SUPPLIED TEXT:
#####

Similarly, Hirsch explained that diabetes exists on a spectrum that ranges from type 1 to type 2. Type 1 diabetes is characterized by loss of functional beta cells, which requires lifelong insulin therapy. Type 2 diabetes happens when the body doesn’t produce enough insulin, and the insulin it produces doesn’t work properly; this is known as insulin resistance. Historically, type 2 diabetes has been viewed as a condition that develops in adulthood due to aging and excess body weight. Many people with diabetes are blamed for their disease, which can cause shame and embarrassment – this is a form of diabetes stigma.

In reality, many people with type 1 struggle with issues related to type 2 diabetes, such as severe insulin resistance and obesity. At the same time, some people with type 2 diabetes struggle less with weight management and have insulin resistance that is moderate enough that it can be managed by diet and lifestyle changes alone. 

“The fundamental problem has been this overlap that we’ve watched over the last 30 to 40 years of type 1 and type 2 diabetes,” Hirsch said. “For us to put this into a binary categorization is just wrong. But we’ve done it to ourselves, and it’s impacting the way we treat our patients.”

Dutta also described a misconception among the type 1 community that adjunctive therapies aren’t valuable. There has been a broad perception that these medications do more harm than good – that at a time when many people struggle to manage their diabetes, why overload them with more than they can handle?

Most importantly, Dutta called attention to the unfortunate reality that the system of healthcare, research, and drug manufacturing doesn’t reward the development of adjunctive therapies for type 1. Because of the smaller number of people with type 1, he explained, there just isn’t the same commercial incentive for companies to develop new drugs. 

There are more people with type 2 diabetes – they make up about 95% of all people with diabetes – which makes it easier to conduct the large-scale clinical trials that are needed for FDA approval of new medications. 

“Type 2 is our path to new treatments, frankly, especially for the complications,” said Tuttle. 

Dutta pointed to the approach for managing other chronic diseases as further evidence of why adjunctive therapies should be approved in type 1 diabetes. Most other chronic conditions – such as cancers, high blood pressure, and infectious diseases – are all treated with a combination of drugs. Type 1 diabetes should be no different if a combination is beneficial, he said.

“We’re behind the times when it comes to adjunctive therapies,” Dutta said.

He also noted that the benefits of these adjunctive therapies on blood glucose management and kidney- and heart-related disease reduction are well-documented, and that several major medical organizations, like the American Heart Association and American Society of Nephrology, have even changed their guidelines to include these medications.

“If all other chronic diseases are treated with multiple drugs, why not type 1 diabetes?”

#####

EXERCISES:
(a) According to the diabetes text, what share of all people with diabetes have type 2 diabetes?
(b) Write the next few paragraphs of the text on diabetes therapies, picking up after its closing quotation.
The records have no connection to the diabetes text.

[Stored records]

#####

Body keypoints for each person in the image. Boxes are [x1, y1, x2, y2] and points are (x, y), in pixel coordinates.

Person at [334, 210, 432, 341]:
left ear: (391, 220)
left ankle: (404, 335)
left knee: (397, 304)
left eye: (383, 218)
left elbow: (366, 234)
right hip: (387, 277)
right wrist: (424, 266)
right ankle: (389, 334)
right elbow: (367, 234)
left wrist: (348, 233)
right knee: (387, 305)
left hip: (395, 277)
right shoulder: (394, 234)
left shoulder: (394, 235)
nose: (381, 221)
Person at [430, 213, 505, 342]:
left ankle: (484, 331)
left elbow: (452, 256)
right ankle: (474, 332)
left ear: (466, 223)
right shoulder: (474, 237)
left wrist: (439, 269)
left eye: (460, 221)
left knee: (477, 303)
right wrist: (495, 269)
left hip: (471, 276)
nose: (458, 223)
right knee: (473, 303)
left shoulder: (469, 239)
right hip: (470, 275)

#####

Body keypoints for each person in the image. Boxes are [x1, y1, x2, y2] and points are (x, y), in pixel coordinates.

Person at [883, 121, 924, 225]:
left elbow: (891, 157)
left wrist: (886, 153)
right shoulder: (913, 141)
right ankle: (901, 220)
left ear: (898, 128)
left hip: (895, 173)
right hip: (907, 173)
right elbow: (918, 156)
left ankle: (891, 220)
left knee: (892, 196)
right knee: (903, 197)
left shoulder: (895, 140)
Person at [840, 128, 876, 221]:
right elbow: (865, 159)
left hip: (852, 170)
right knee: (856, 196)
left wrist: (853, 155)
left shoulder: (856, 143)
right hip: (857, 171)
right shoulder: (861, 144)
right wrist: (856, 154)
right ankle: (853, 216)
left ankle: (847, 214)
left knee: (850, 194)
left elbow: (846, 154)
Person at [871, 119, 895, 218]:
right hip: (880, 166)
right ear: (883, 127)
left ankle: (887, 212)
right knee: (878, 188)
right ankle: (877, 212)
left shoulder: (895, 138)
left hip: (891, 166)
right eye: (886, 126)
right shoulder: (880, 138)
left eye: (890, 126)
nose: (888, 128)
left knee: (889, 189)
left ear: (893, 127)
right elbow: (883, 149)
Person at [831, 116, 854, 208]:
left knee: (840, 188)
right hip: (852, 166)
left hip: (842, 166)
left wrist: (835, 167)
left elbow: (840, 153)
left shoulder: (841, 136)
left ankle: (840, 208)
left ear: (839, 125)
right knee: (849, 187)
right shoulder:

#####

PER-TASK OUTPUTS:
(a) About 95%.

(b)
Other challenges in accessing adjunctive therapies

Insurance coverage

Most people with type 1 have a challenging time getting insurance coverage for adjunctive therapies, though some are able to come up with creative workarounds.  

“I am very fortunate,” Jervey said of her access to Ozempic and Xigduo. “All diabetes medications except glucagon are considered a preventative medication, so they cover it 100%.” 

Jervey still worries about the lack of widespread insurance coverage, however. If she were to change jobs, she could easily lose access to coverage for either or both. It’s left her without a feeling of agency to pursue other opportunities.

“It feels terrible to be tied down to a job because of medication access. There was a brief period of layoffs last year, and it was terrifying.”

Unfortunately, this is precisely what happened to Vieira. When she changed jobs, her new insurance no longer covered Ozempic. She had to stop taking the medication for a period of time. 

Losing access to these medications was particularly frustrating when the results of not having them were so evident. Within a few months, Vieira witnessed her total daily insulin dose and body weight rise and post-meal blood sugars become harder to manage once again.

She has even considered paying out of pocket, given the tremendous benefits of adjunctive therapies. 

“I’m willing to spend $300 a month for Ozempic since the impact is worth it,” Vieira said. “I take less than the lowest therapeutic dose and it still has a significant impact.”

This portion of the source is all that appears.